Computex : Acer X35 und Asus PG35VQ: Gebogene Gaming-Displays mit G-Sync HDR und 200 Hz,

31.05.2017 18:34 Uhr Benjamin Kraft

Acer und Asus haben auf der Computex Gaming-Displays mit 35 Zoll vorgestellt, deren Feature-Liste nicht nur Gamer erfreuen dürfte: Ihre schnellen Panels sollen 200 Hz erreichen, kräftige Farben darstellen und hohe Kontraste erzielen.

Acer Predator X35
Acer Predator X35 Vergrößern
Bild: Acer
Die technischen Daten der beiden gebogenen Gaming-Monitore Acer Predator X35 und Asus ROG Swift PG35VQ stimmen weitgehend überein. Sie zeigen auf 35 Zoll Bilddiagonale 3440 x 1440 Bildpunkte im 21:9-Format, was einer Auflösung von 106 dpi entspricht. Der Radius beträgt 1,8 Meter. Die schnellen Panels stammen aus einer Kooperation mit Panel-Hersteller AU Optronics und unterstützen Bildwiederholraten bis 200 Hz. Voraussetzung dafür ist allerdings eine Grafikkarte mit aktuellem DisplayPort 1.4, den man bei AMD ab der Radeon-RX-400-Serie findet, bei Nvidia seit der GeForce-1000-Generation. Nvidias Synchronisierungstechnik G-Sync HDR soll über einen weiten Bildwiederholratenbereich eine flüssige und ruckelfreie Darstellung mit geringer Bewegungsunschärfe gewährleisten.

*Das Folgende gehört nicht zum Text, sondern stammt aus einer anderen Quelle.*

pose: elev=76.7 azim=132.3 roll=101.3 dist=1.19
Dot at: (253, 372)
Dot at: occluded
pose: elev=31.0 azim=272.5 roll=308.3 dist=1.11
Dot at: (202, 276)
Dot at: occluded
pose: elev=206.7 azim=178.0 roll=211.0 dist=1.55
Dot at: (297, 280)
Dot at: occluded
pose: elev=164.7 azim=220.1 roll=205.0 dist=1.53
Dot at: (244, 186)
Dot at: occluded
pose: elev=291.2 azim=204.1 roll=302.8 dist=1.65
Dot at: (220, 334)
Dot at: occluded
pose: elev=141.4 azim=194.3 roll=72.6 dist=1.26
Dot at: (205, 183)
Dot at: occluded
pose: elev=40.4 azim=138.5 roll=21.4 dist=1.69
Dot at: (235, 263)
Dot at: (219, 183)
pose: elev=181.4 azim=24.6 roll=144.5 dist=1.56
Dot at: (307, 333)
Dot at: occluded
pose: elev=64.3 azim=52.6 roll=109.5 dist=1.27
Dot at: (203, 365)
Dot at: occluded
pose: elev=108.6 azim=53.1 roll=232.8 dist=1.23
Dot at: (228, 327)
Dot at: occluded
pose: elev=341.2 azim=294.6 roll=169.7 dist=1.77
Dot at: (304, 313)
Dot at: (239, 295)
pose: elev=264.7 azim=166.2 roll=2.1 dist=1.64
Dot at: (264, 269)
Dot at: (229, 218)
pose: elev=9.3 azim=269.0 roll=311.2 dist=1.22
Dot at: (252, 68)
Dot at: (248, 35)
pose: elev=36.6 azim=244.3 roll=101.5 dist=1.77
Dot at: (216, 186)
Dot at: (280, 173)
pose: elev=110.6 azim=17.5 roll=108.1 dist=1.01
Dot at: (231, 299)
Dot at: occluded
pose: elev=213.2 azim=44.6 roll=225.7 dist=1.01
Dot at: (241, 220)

Die AUO-Panels nutzen Quantenpunkte (Quantum Dots), um satte Farben zu erzielen. So sollen sie im Farbraum DCI-P3 arbeiten, der das sRGB-Spektrum der meisten Gaming-Displays weit übertrifft und beispielsweise in der Videoproduktion zum Einsatz kommt. Zu welchem Teil DCI-P3 tatsächlich abgedeckt wird, verraten die Hersteller allerdings nicht.

Asus ROG Swift PG35VQ
Asus ROG Swift PG35VQ Vergrößern
Bild: Asus
Die LED-Hintergrundbeleuchtung strahlt mit bis zu 1000 cd/m2 und besteht aus 512 separat regelbaren Zonen – das spricht für hohe Kontraste. Zudem untersützen die Displays die HDR-Wiedergabe (High Dynamic Range, hoher Dynamikumfang), wie sie bei neuen Spielen wie Mass Effect: Andromeda oder Shadow Warrior 2 möglich ist. Auch dies gelingt nur mit einer Grafikkarte mit DisplayPort 1.4. Bei Asus ist explizit vom HDR10-Standard die Rede, bei Acer fehlt diese Information.

Asus gibt dem ROG Swift PG35VQ eine Feature namens Aura Sync mit: LEDs an der Gehäuserückseite pulsieren passend zum Ton in Spielen. Alternativ lassen sie sich mit anderen Aura-Sync-fähigen Komponenten abstimmen, etwa Mäusen oder Tastaturen.

Zu den Preisen liegen noch keine Informationen vor. Wann die Gaming-Displays erscheinen, ist ebenfalls unklar. (bkr)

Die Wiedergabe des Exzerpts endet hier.